Drone-Based Pedestrian Tracking for City Planning
Industry project analyzing pedestrian behavior in a public square using drone footage and computer vision.
Tech Stack
This industry project was conducted as part of my work at HSLU in collaboration with a city authority. The project was carried out by a small team. I was strongly involved across the full technical pipeline, from data acquisition to large-scale processing and analysis. Fine-tuning of the YOLO detector was performed by Teresa Windlin, who later continued the work as part of her bachelor thesis. The project received an award for best bachelor thesis at an industry event.
Problem Definition
A public square was undergoing a redesign process. To support data-driven planning decisions, the city required objective measurements of how the space was used. The goal was to compare pedestrian behavior before and after temporary interventions such as potted trees and benches that outlined the future design.
To achieve this, the square was recorded on multiple days in two phases: Wave 1 captured the current state, while Wave 2 captured usage after the temporary measures were installed. The challenge was to extract reliable movement patterns from aerial recordings while respecting strict privacy constraints.
Solution Concept
The solution is based on drone-based video analysis combined with computer vision pipelines. Each recording session consisted of approximately two hours of 4K video captured from a fixed aerial position.
I was involved in designing the full data acquisition and processing setup, including selecting suitable drones and organizing a battery rotation and charging workflow to support extended recording sessions. I obtained the required drone license and defined a flight altitude and camera configuration that ensured individuals remained non-identifiable, even when directly below the drone. I also flew all four recording days, assisted by different team members, while maintaining consistent recording conditions across sessions.
After recording, videos were transferred and preprocessed. Some clips required trimming due to automatic drone return. Frames were extracted and labeled jointly with Teresa Windlin, who then trained a custom YOLO detector.
For large-scale inference, the pipeline was optimized for throughput. Around 8 hours of 4K@30 fps video were processed in parallel across multiple workstations. Video decoding was identified as the primary bottleneck and therefore performed directly on the GPU using torchcodec. High-resolution frames were evaluated using overlapping 640×640 patches, and inference was run via the native PyTorch model to avoid batch-size limitations of higher-level wrappers.
Detections were then linked over time using ByteTrack. From the resulting trajectories, speed and direction were estimated. Pedestrians were classified as stationary if they remained within a fixed radius for a minimum duration, allowing individuals to switch between stationary and moving states over time.
Finally, all stabilized tracks were aggregated into spatial heatmaps, aligned across recordings and waves to enable direct comparison.
Special Challenges
Several constraints significantly shaped the project.
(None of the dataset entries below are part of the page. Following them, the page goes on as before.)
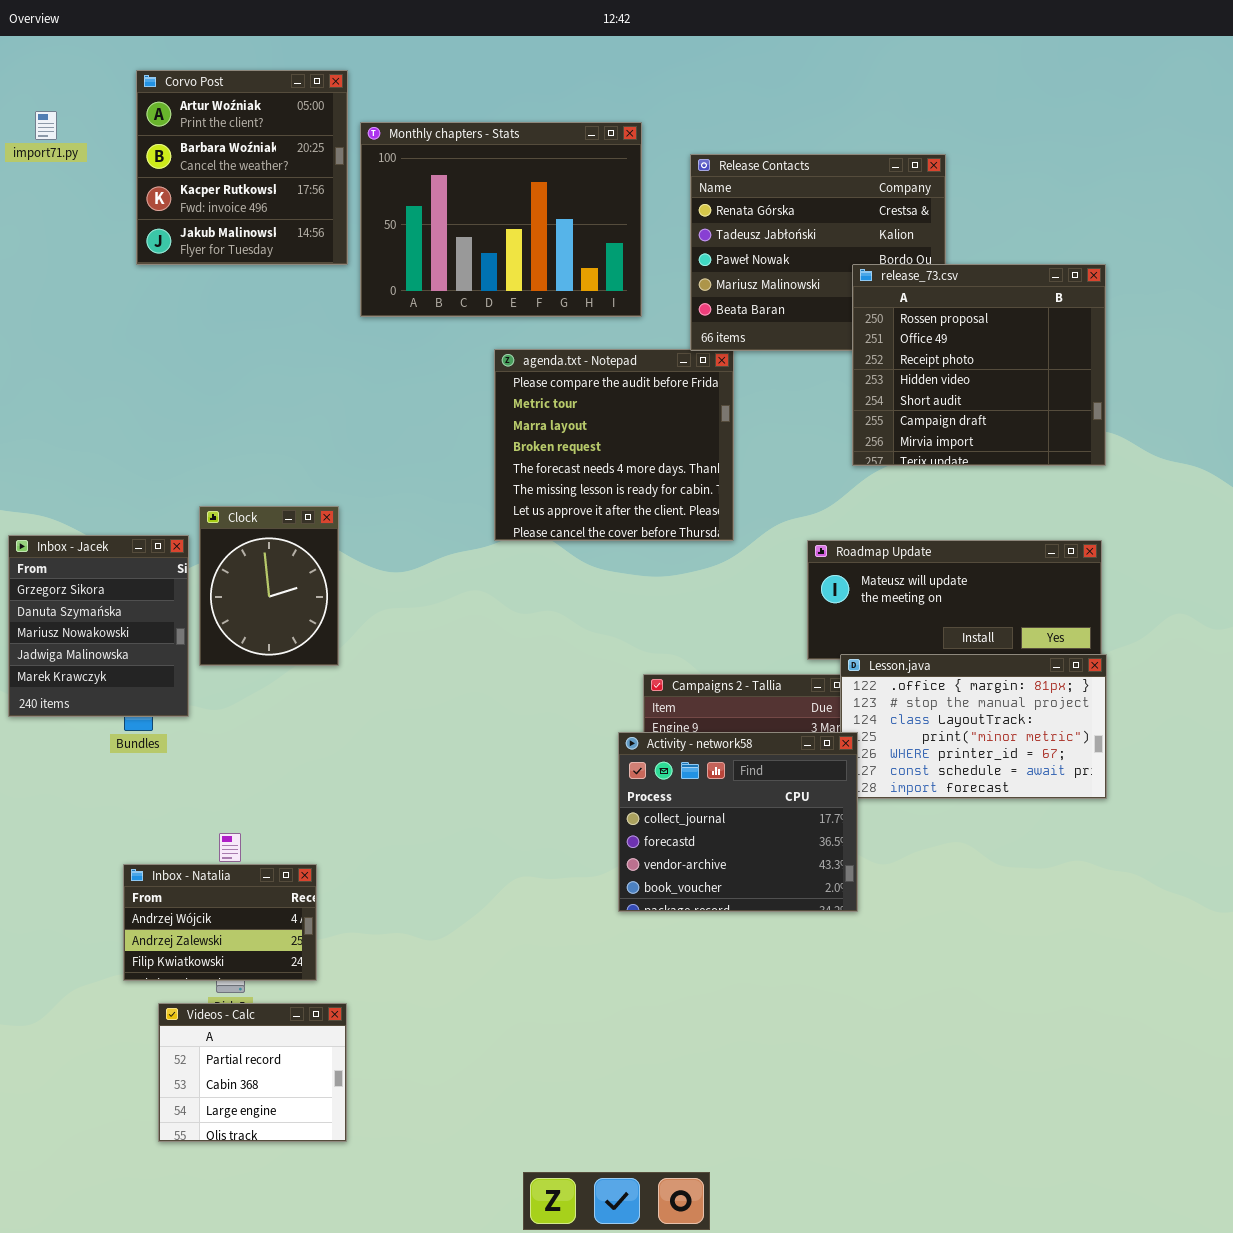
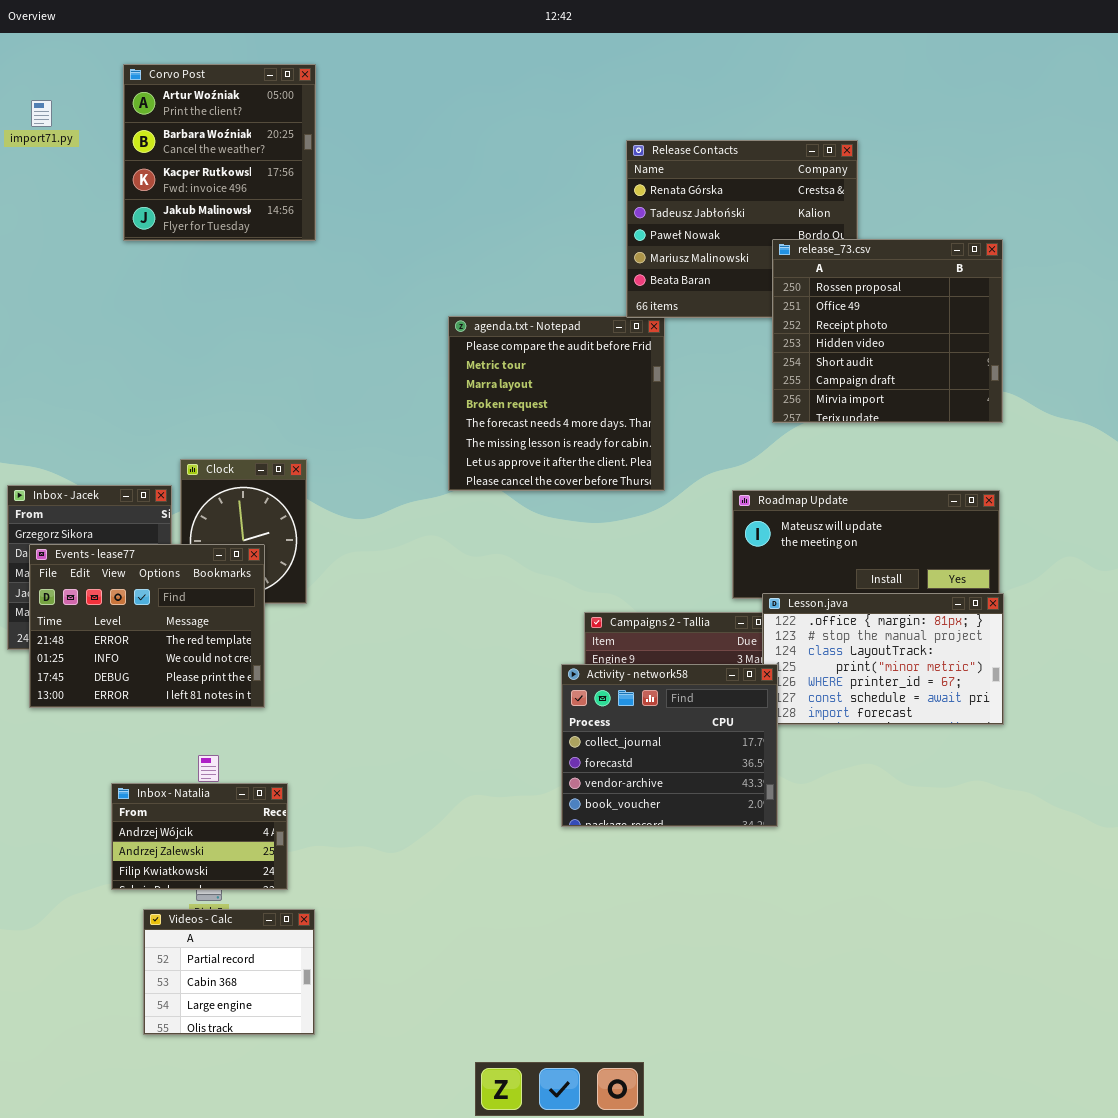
Monthly chapters - Stats: [360,122,642,317] -> none, closed
Events - lease77: none -> [29,544,265,708], opened

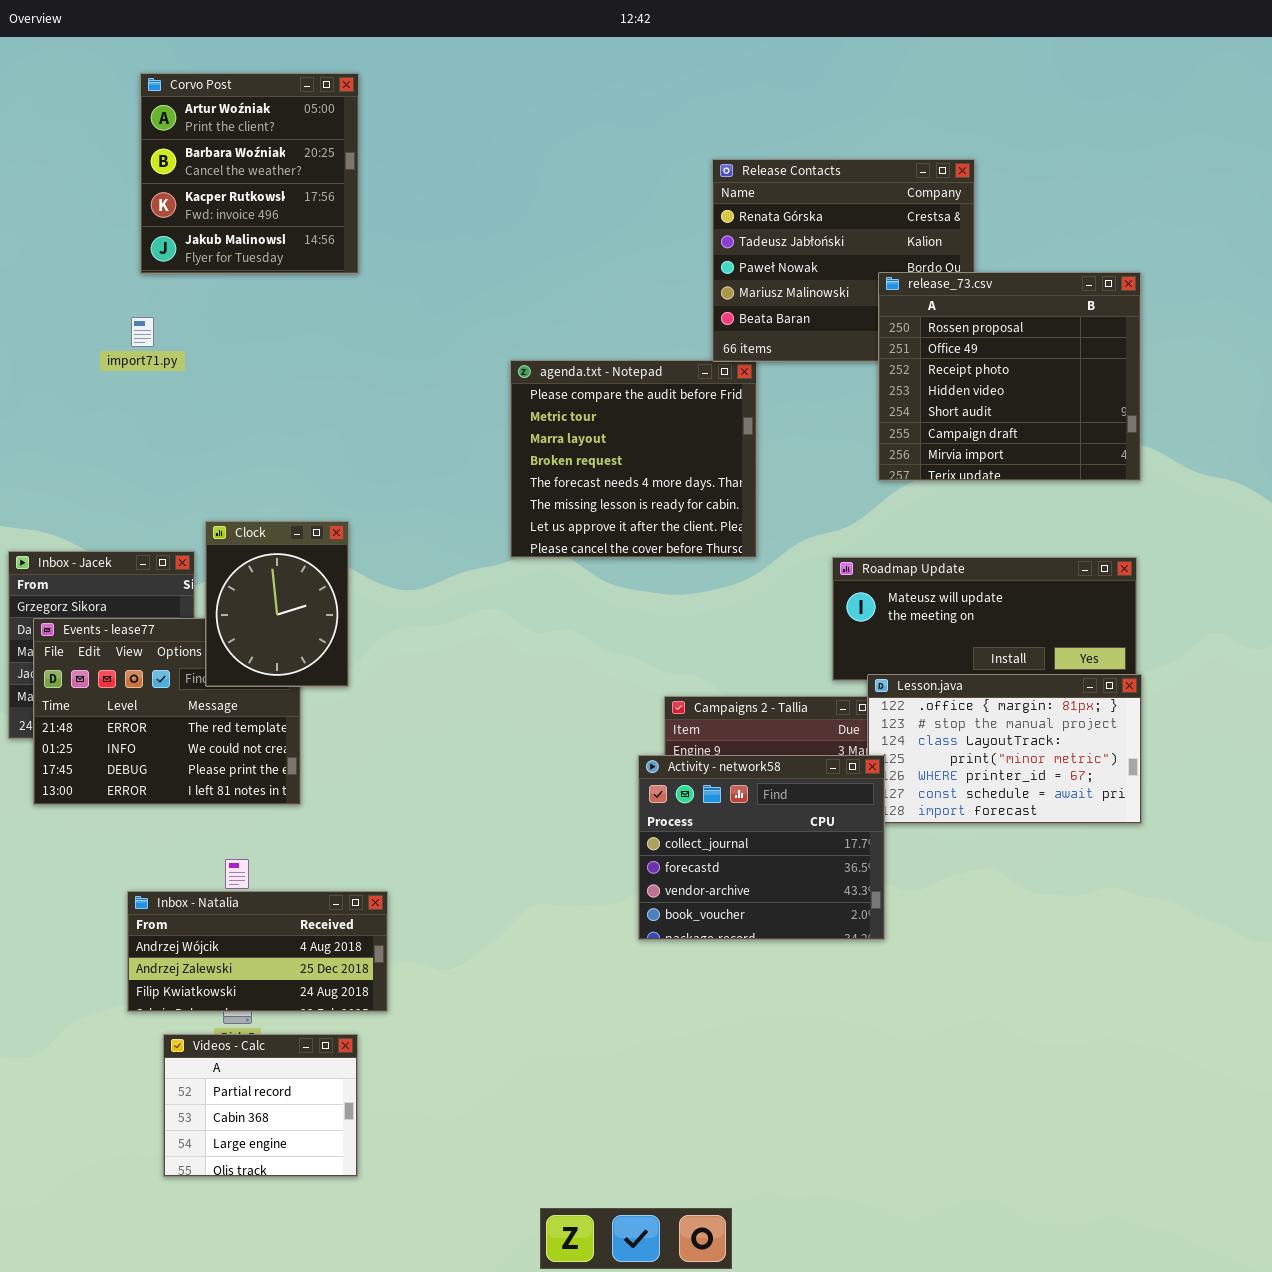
import71.py: [31,100,52,127] -> [131,317,154,347], moved
Clock: [180,459,307,604] -> [205,521,349,687], raised
Inbox - Natalia: [111,783,288,890] -> [127,891,388,1012], resized

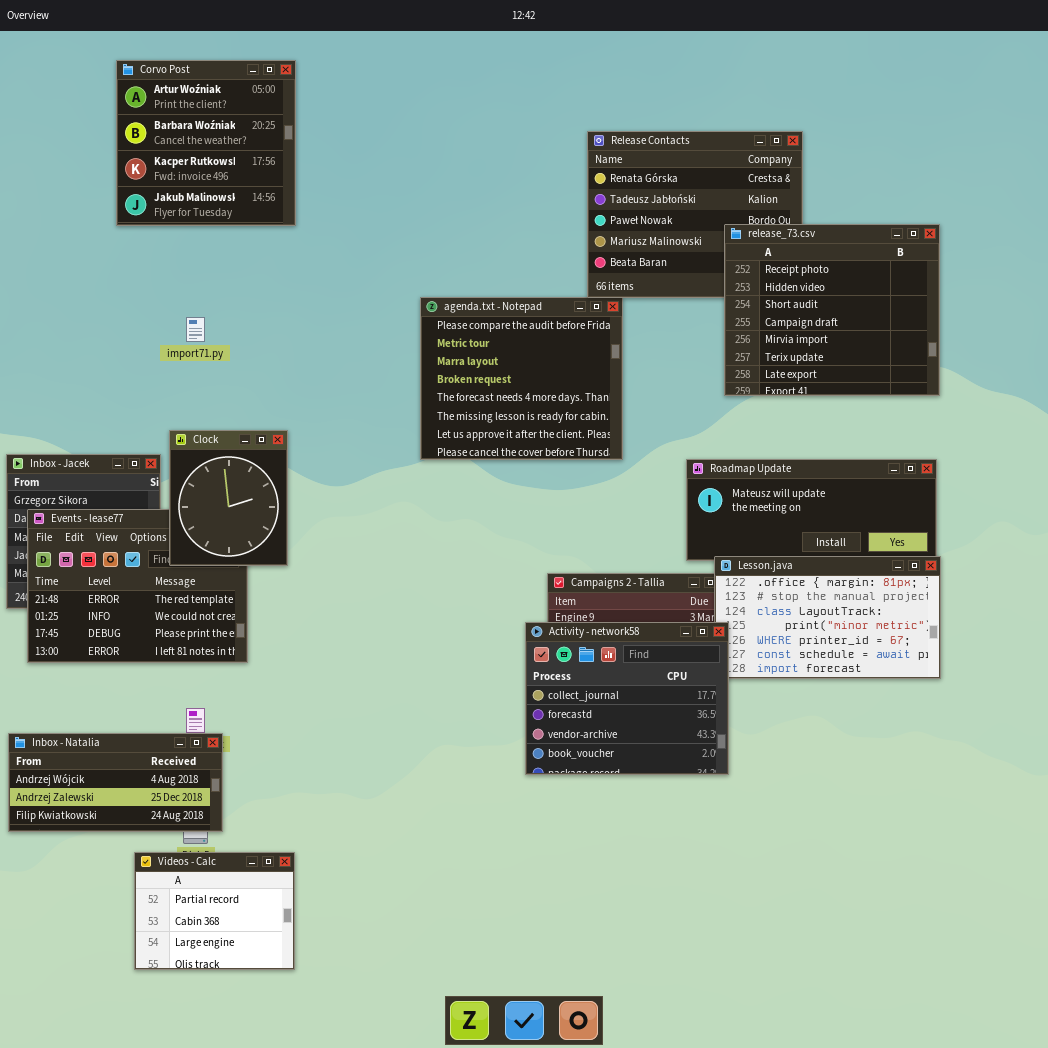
release_73.csv: [878,272,1141,481] -> [724,224,940,396], scrolled down 2 rows
import71.py: [131,317,154,347] -> [186,317,205,342], moved
Inbox - Natalia: [127,891,388,1012] -> [8,733,223,832], moved

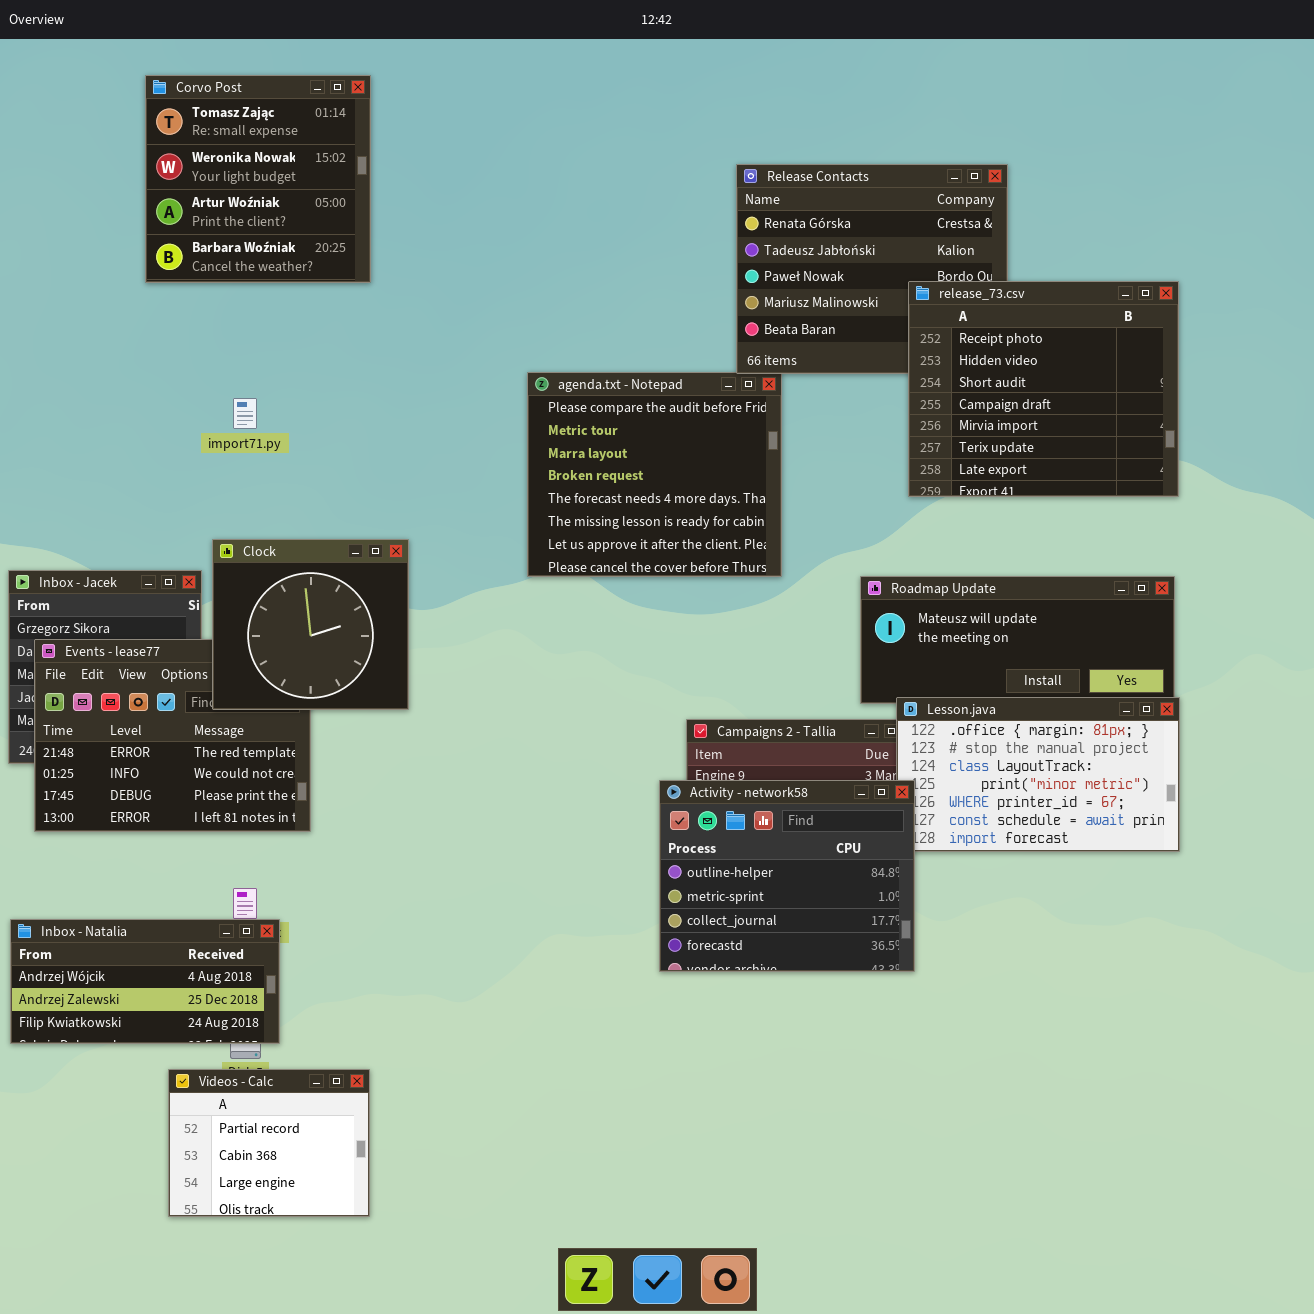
Corvo Post: [116,60,296,226] -> [145,75,371,283], scrolled up 2 rows
Clock: [169,430,288,566] -> [212,539,409,710], resized
Activity - network58: [525,622,729,775] -> [659,780,915,972], scrolled up 2 rows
The scale of data, consisting of many hours of high-resolution video, required careful parallelization and efficient implementations. Drone stability was affected by wind, moving the captured area within a short time frame. Strong visual variability between sunny and overcast conditions introduced appearance shifts between waves. Tracking robustness was limited by frequent occlusions, leading to fragmented trajectories and unstable derived metrics. In addition, partial observability under trees and sunshades restricted analysis in some areas, and the limited number of recording days prevented strong conclusions for bikes and cars.
Results
The project delivered several concrete outputs for the city, including heatmaps of overall pedestrian traffic, as well as separate visualizations for moving and stationary pedestrians. Results were provided per day and per wave, enabling direct comparisons across conditions. Additional heatmaps were generated for bikes and cars, including parked positions, alongside aggregate statistics such as average pedestrian counts and bench usage. Together, these outputs enabled both qualitative and quantitative comparisons between the existing square layout and the proposed future design, supporting evidence-based urban planning decisions.
Outlook
The project demonstrates that privacy-preserving aerial sensing combined with modern computer vision can provide valuable insights for city planning. Future work could focus on improving long-term tracking robustness, increasing the number of recording days, and extending the analysis to additional traffic participants. With more data, derived metrics such as dwell time and flow consistency could become statistically more reliable and actionable.